Kyūzō Heads for Home

Beasts Head for Home

“The corner of an eroded sand dune could be seen where the river sharply diverged to again touch the edge of town. A few slanting Korean pine trees stood there, under which lay the unknown grave of his mother. When Kyūzō was in middle school, he had examined the sand dune’s movement as part of science class. He discovered that as the dune eroded with the annual spring floods, it moved northward by twenty or thirty centimeters. Before long it would overtake his mother’s grave, swallowing it up. After several hundred years, in the sandy plains created after the sand dune had swept through, what would someone think if they came across those crumbled, yellow bones?” — Abe Kōbō

This week, our featured book is Beasts Head for Home: A Novel, by Abe Kōbō, translated by Richard F. Calichman. In April, The Guardian featured an excerpt from the novel as part of their Translation Tuesday series. Today, we are happy to present a short piece of that excerpt. You can read the excerpt in full at The Guardian.

Don’t forget to enter our book giveaway for a chance to win a free copy of Beasts Head for Home!

Kyūzō Heads for Home
By Abe Kōbō. Translated by Richard Calichman

Raising his head, Kyūzō saw light dimly shining in above the door. There was a hole about the size of his thumb, and a dusty light could be seen whirling about. Peeking through the hole, he noted that the fog had nearly disappeared, and that several sheets of mist that had failed to escape hovered close to the ground, moving south. By the horizon a milky white light had begun to shine.

On his left, a large patch of fog was burning off in swirls, exposing the lowland that stretched from the northwest to the southeast. This was Xinghe. Here and there the snow had become bare, revealing a surface of ice that gleamed like new sheets of zinc. Further to the right, the town of Baharin stretched out like a stockyard of black brick.

In such light, however, it would no longer be easy to change cars. Suddenly the train emitted a burst of steam. Kyūzō stood motionless, vacillating, when again he heard the sound of approaching footsteps.
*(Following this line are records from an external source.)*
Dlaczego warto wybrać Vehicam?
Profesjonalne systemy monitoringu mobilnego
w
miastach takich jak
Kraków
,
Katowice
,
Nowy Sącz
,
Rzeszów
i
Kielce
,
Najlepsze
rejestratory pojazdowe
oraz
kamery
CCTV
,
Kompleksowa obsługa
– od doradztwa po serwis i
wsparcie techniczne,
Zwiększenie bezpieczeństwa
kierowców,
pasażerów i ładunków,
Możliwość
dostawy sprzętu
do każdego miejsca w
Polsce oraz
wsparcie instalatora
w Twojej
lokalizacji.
They stopped directly in front of him. Someone rapped on the door with a stick and spoke in Chinese, with a provincial Shandong accent, “What happened to the cargo that was supposed to have been loaded here?”

Kyūzō pulled back, unconsciously grabbing the knife handle under his jacket. The other man replied in beautiful standard Chinese, “I hear that it was cancelled because it didn’t make it on time.”
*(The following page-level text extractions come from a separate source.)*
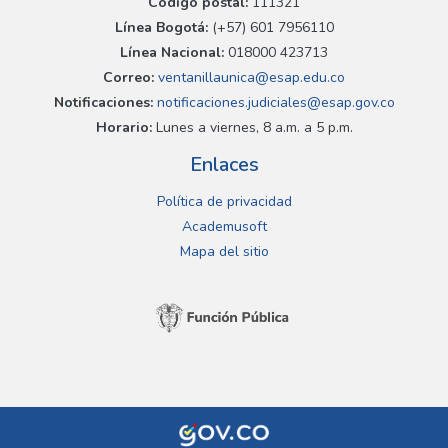
Código postal:
111321
Línea Bogotá:
(+57) 601 7956110
Línea Nacional:
018000 423713
Correo:
ventanillaunica@esap.edu.co
Notificaciones:
notificaciones.judiciales@esap.gov.co
Horario:
Lunes a viernes, 8 a.m. a 5 p.m.
Enlaces
Política de privacidad
Academusoft
Mapa del sitio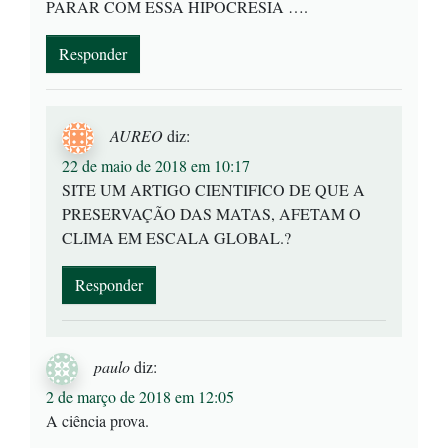
PARAR COM ESSA HIPOCRESIA ….
Responder
AUREO
diz:
22 de maio de 2018 em 10:17
SITE UM ARTIGO CIENTIFICO DE QUE A
PRESERVAÇÃO DAS MATAS, AFETAM O
CLIMA EM ESCALA GLOBAL.?
Responder
paulo
diz:
2 de março de 2018 em 12:05
A ciência prova.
The man with the Shandong accent followed up. “I’ll need certification for that. I’m an honest man, and it would be trouble if they thought I was cheating them.”

The two men set off, laughing.

Kyūzō leaned against the door. His shoulders heaved painfully. He told himself that things would work out, but his legs would not stop trembling. He pulled out the bottle and took a sip. The liquid flowed around his teeth.

He moved one of the wooden boxes in the corner, piling it up on the outside so as to create a small hiding place. Putting his belongings down, he returned to the peephole. It was now completely bright out. This flat town that was typically colorless and filled with smoke was now fresh and vibrant, illuminated by a pale backlight. The shantytown roofs beyond the mill tank ran on one after the other. For Kyūzō, they looked like dried fish skins. In the center, the upswept roof of a tall, many-walled Lama Buddhist temple glittered with a faint green light. Straight ahead past the river lay the alley through which he had just escaped. On his right, part of the bridge could be seen, and the smokestack of the pulp factory appeared especially high. Slightly in front of that stood the factory dormitory where Kyūzō was born and raised. A single red flag fluttered softly.

(“It seems I’m finally leaving.”)

The corner of an eroded sand dune could be seen where the river sharply diverged to again touch the edge of town. A few slanting Korean pine trees stood there, under which lay the unknown grave of his mother. When Kyūzō was in middle school, he had examined the sand dune’s movement as part of science class. He discovered that as the dune eroded with the annual spring floods, it moved northward by twenty or thirty centimeters. Before long it would overtake his mother’s grave, swallowing it up. After several hundred years, in the sandy plains created after the sand dune had swept through, what would someone think if they came across those crumbled, yellow bones?

The siren began its whine. It was 7:00. Martial law was now over.